Pat Buchanan: Mexicans Are Ruining Soccer, America

Noted bigot and MSNBC regular Pat Buchanan has a new column out this morning bemoaning the incivility of soccer fans. Not just any soccer fans, mind you, but the backers of the Mexican national soccer team in their match against Team USA this past weekend for the Gold Cup championship in Pasadena (Mexico won 4-2). As Buchanan sees it, the boos that greeted Team USA from the Mexican soccer fans are proof positive that Mexicans just don't belong in America:

What does this event, in which [Los Angeles Times sports columnist Bill] Plaschke estimates 80,000 fans in the Rose Bowl could not control their contempt for the U.S. team and for the U.S. national anthem, tell us?

We have within our country 12- to 20-million illegal aliens, with Mexico the primary source, and millions of others who may be U.S. citizens but are not truly Americans. As one fan told Plaschke, “I was born in Mexico, and that is where my heart will always be.”

Perhaps he should go back there, and let someone take his place who wants to become an American.

By 2050, according to Census figures, thanks to illegals crossing over and legalized mass immigration, the number of Hispanics in the U.S.A. will rise from today's 50 million to 135 million.

Say goodbye to Los Angeles. Say goodbye to California.

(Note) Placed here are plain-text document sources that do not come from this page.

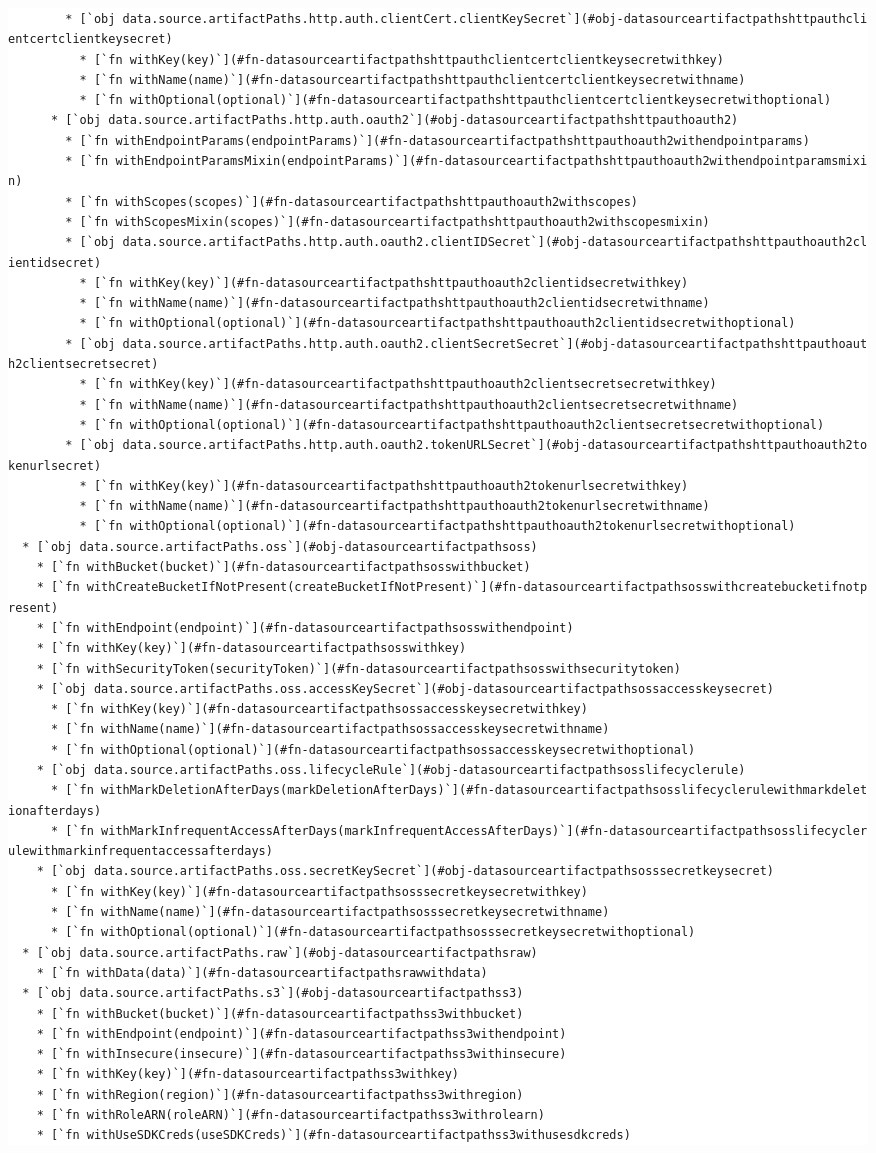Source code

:             * [`obj data.source.artifactPaths.http.auth.clientCert.clientKeySecret`](#obj-datasourceartifactpathshttpauthclientcertclientkeysecret)
              * [`fn withKey(key)`](#fn-datasourceartifactpathshttpauthclientcertclientkeysecretwithkey)
              * [`fn withName(name)`](#fn-datasourceartifactpathshttpauthclientcertclientkeysecretwithname)
              * [`fn withOptional(optional)`](#fn-datasourceartifactpathshttpauthclientcertclientkeysecretwithoptional)
          * [`obj data.source.artifactPaths.http.auth.oauth2`](#obj-datasourceartifactpathshttpauthoauth2)
            * [`fn withEndpointParams(endpointParams)`](#fn-datasourceartifactpathshttpauthoauth2withendpointparams)
            * [`fn withEndpointParamsMixin(endpointParams)`](#fn-datasourceartifactpathshttpauthoauth2withendpointparamsmixin)
            * [`fn withScopes(scopes)`](#fn-datasourceartifactpathshttpauthoauth2withscopes)
            * [`fn withScopesMixin(scopes)`](#fn-datasourceartifactpathshttpauthoauth2withscopesmixin)
            * [`obj data.source.artifactPaths.http.auth.oauth2.clientIDSecret`](#obj-datasourceartifactpathshttpauthoauth2clientidsecret)
              * [`fn withKey(key)`](#fn-datasourceartifactpathshttpauthoauth2clientidsecretwithkey)
              * [`fn withName(name)`](#fn-datasourceartifactpathshttpauthoauth2clientidsecretwithname)
              * [`fn withOptional(optional)`](#fn-datasourceartifactpathshttpauthoauth2clientidsecretwithoptional)
            * [`obj data.source.artifactPaths.http.auth.oauth2.clientSecretSecret`](#obj-datasourceartifactpathshttpauthoauth2clientsecretsecret)
              * [`fn withKey(key)`](#fn-datasourceartifactpathshttpauthoauth2clientsecretsecretwithkey)
              * [`fn withName(name)`](#fn-datasourceartifactpathshttpauthoauth2clientsecretsecretwithname)
              * [`fn withOptional(optional)`](#fn-datasourceartifactpathshttpauthoauth2clientsecretsecretwithoptional)
            * [`obj data.source.artifactPaths.http.auth.oauth2.tokenURLSecret`](#obj-datasourceartifactpathshttpauthoauth2tokenurlsecret)
              * [`fn withKey(key)`](#fn-datasourceartifactpathshttpauthoauth2tokenurlsecretwithkey)
              * [`fn withName(name)`](#fn-datasourceartifactpathshttpauthoauth2tokenurlsecretwithname)
              * [`fn withOptional(optional)`](#fn-datasourceartifactpathshttpauthoauth2tokenurlsecretwithoptional)
      * [`obj data.source.artifactPaths.oss`](#obj-datasourceartifactpathsoss)
        * [`fn withBucket(bucket)`](#fn-datasourceartifactpathsosswithbucket)
        * [`fn withCreateBucketIfNotPresent(createBucketIfNotPresent)`](#fn-datasourceartifactpathsosswithcreatebucketifnotpresent)
        * [`fn withEndpoint(endpoint)`](#fn-datasourceartifactpathsosswithendpoint)
        * [`fn withKey(key)`](#fn-datasourceartifactpathsosswithkey)
        * [`fn withSecurityToken(securityToken)`](#fn-datasourceartifactpathsosswithsecuritytoken)
        * [`obj data.source.artifactPaths.oss.accessKeySecret`](#obj-datasourceartifactpathsossaccesskeysecret)
          * [`fn withKey(key)`](#fn-datasourceartifactpathsossaccesskeysecretwithkey)
          * [`fn withName(name)`](#fn-datasourceartifactpathsossaccesskeysecretwithname)
          * [`fn withOptional(optional)`](#fn-datasourceartifactpathsossaccesskeysecretwithoptional)
        * [`obj data.source.artifactPaths.oss.lifecycleRule`](#obj-datasourceartifactpathsosslifecyclerule)
          * [`fn withMarkDeletionAfterDays(markDeletionAfterDays)`](#fn-datasourceartifactpathsosslifecyclerulewithmarkdeletionafterdays)
          * [`fn withMarkInfrequentAccessAfterDays(markInfrequentAccessAfterDays)`](#fn-datasourceartifactpathsosslifecyclerulewithmarkinfrequentaccessafterdays)
        * [`obj data.source.artifactPaths.oss.secretKeySecret`](#obj-datasourceartifactpathsosssecretkeysecret)
          * [`fn withKey(key)`](#fn-datasourceartifactpathsosssecretkeysecretwithkey)
          * [`fn withName(name)`](#fn-datasourceartifactpathsosssecretkeysecretwithname)
          * [`fn withOptional(optional)`](#fn-datasourceartifactpathsosssecretkeysecretwithoptional)
      * [`obj data.source.artifactPaths.raw`](#obj-datasourceartifactpathsraw)
        * [`fn withData(data)`](#fn-datasourceartifactpathsrawwithdata)
      * [`obj data.source.artifactPaths.s3`](#obj-datasourceartifactpathss3)
        * [`fn withBucket(bucket)`](#fn-datasourceartifactpathss3withbucket)
        * [`fn withEndpoint(endpoint)`](#fn-datasourceartifactpathss3withendpoint)
        * [`fn withInsecure(insecure)`](#fn-datasourceartifactpathss3withinsecure)
        * [`fn withKey(key)`](#fn-datasourceartifactpathss3withkey)
        * [`fn withRegion(region)`](#fn-datasourceartifactpathss3withregion)
        * [`fn withRoleARN(roleARN)`](#fn-datasourceartifactpathss3withrolearn)
        * [`fn withUseSDKCreds(useSDKCreds)`](#fn-datasourceartifactpathss3withusesdkcreds)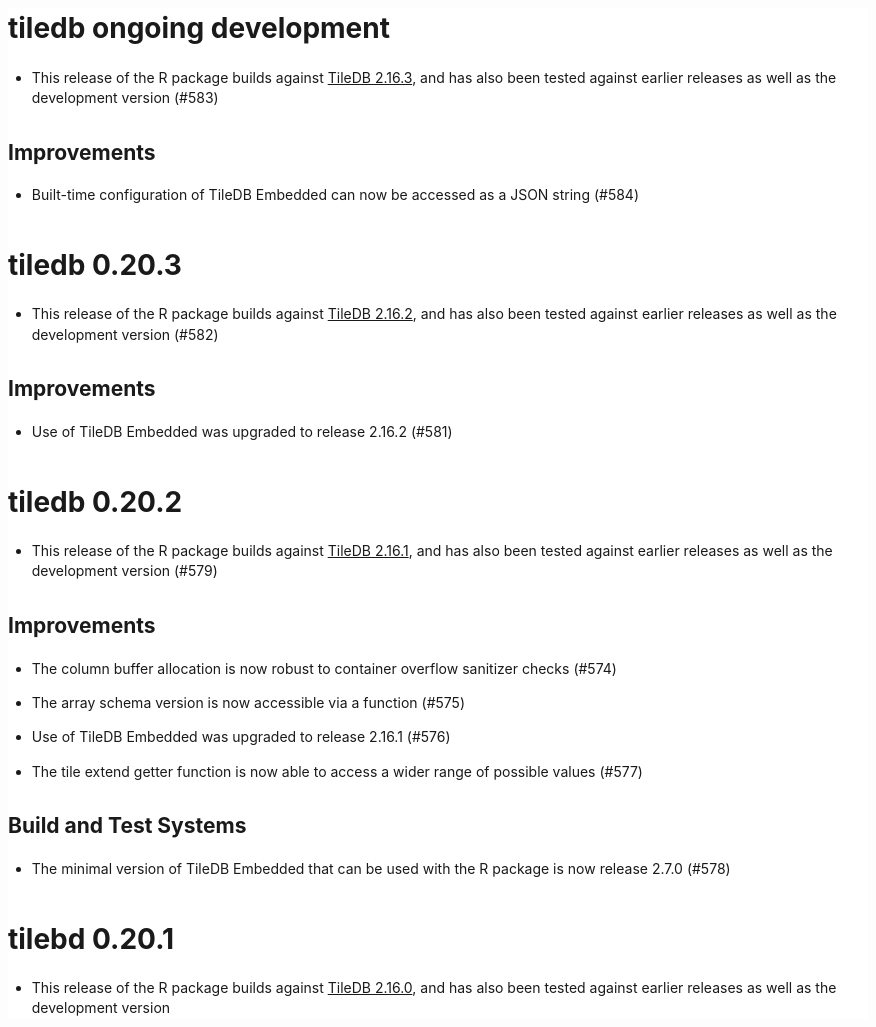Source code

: # tiledb ongoing development

* This release of the R package builds against [TileDB 2.16.3](https://github.com/TileDB-Inc/TileDB/releases/tag/2.16.3), and has also been tested against earlier releases as well as the development version (#583)

## Improvements

* Built-time configuration of TileDB Embedded can now be accessed as a JSON string (#584)


# tiledb 0.20.3

* This release of the R package builds against [TileDB 2.16.2](https://github.com/TileDB-Inc/TileDB/releases/tag/2.16.2), and has also been tested against earlier releases as well as the development version (#582)

## Improvements

* Use of TileDB Embedded was upgraded to release 2.16.2 (#581)


# tiledb 0.20.2

* This release of the R package builds against [TileDB 2.16.1](https://github.com/TileDB-Inc/TileDB/releases/tag/2.16.1), and has also been tested against earlier releases as well as the development version (#579)

## Improvements

* The column buffer allocation is now robust to container overflow sanitizer checks (#574)

* The array schema version is now accessible via a function (#575)

* Use of TileDB Embedded was upgraded to release 2.16.1 (#576)

* The tile extend getter function is now able to access a wider range of possible values (#577)

## Build and Test Systems

* The minimal version of TileDB Embedded that can be used with the R package is now release 2.7.0 (#578)


# tilebd 0.20.1

* This release of the R package builds against [TileDB 2.16.0](https://github.com/TileDB-Inc/TileDB/releases/tag/2.16.0), and has also been tested against earlier releases as well as the development version

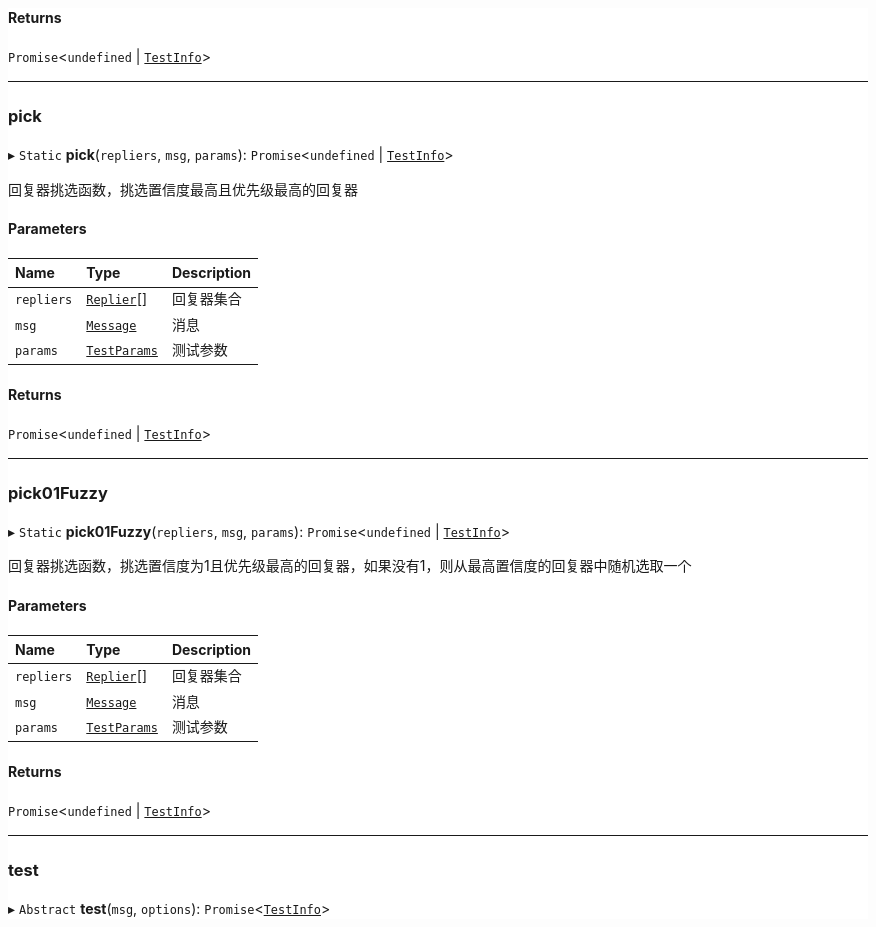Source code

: #### Returns

`Promise`<`undefined` \| [`TestInfo`](../interfaces/TestInfo.md)\>

___

### pick

▸ `Static` **pick**(`repliers`, `msg`, `params`): `Promise`<`undefined` \| [`TestInfo`](../interfaces/TestInfo.md)\>

回复器挑选函数，挑选置信度最高且优先级最高的回复器

#### Parameters

| Name | Type | Description |
| :------ | :------ | :------ |
| `repliers` | [`Replier`](Replier.md)[] | 回复器集合 |
| `msg` | [`Message`](../interfaces/Message.md) | 消息 |
| `params` | [`TestParams`](../interfaces/TestParams.md) | 测试参数 |

#### Returns

`Promise`<`undefined` \| [`TestInfo`](../interfaces/TestInfo.md)\>

___

### pick01Fuzzy

▸ `Static` **pick01Fuzzy**(`repliers`, `msg`, `params`): `Promise`<`undefined` \| [`TestInfo`](../interfaces/TestInfo.md)\>

回复器挑选函数，挑选置信度为1且优先级最高的回复器，如果没有1，则从最高置信度的回复器中随机选取一个

#### Parameters

| Name | Type | Description |
| :------ | :------ | :------ |
| `repliers` | [`Replier`](Replier.md)[] | 回复器集合 |
| `msg` | [`Message`](../interfaces/Message.md) | 消息 |
| `params` | [`TestParams`](../interfaces/TestParams.md) | 测试参数 |

#### Returns

`Promise`<`undefined` \| [`TestInfo`](../interfaces/TestInfo.md)\>

___

### test

▸ `Abstract` **test**(`msg`, `options`): `Promise`<[`TestInfo`](../interfaces/TestInfo.md)\>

Soccer fans behaving disrespectfully? I'm shocked! Shocked, I say! A rational person would point out that a) soccer fans are, by and large, jerks; and b) Mexico treats soccer as a sort of religion whereas Americans tend to regard it with disinterested contempt, which would account for the fan imbalance at last weekend's game. More importantly, the impolite behavior of a few thousand people at a soccer match is not an indictment of the broader Mexican-American community.

Unless, of course, you don't like Mexicans in the first place and are just grasping for confirmation of your prejudice. Viewed through that lens, rowdiness at a soccer match is reason enough to tell all those un-American Mexico fans to go back where they came from.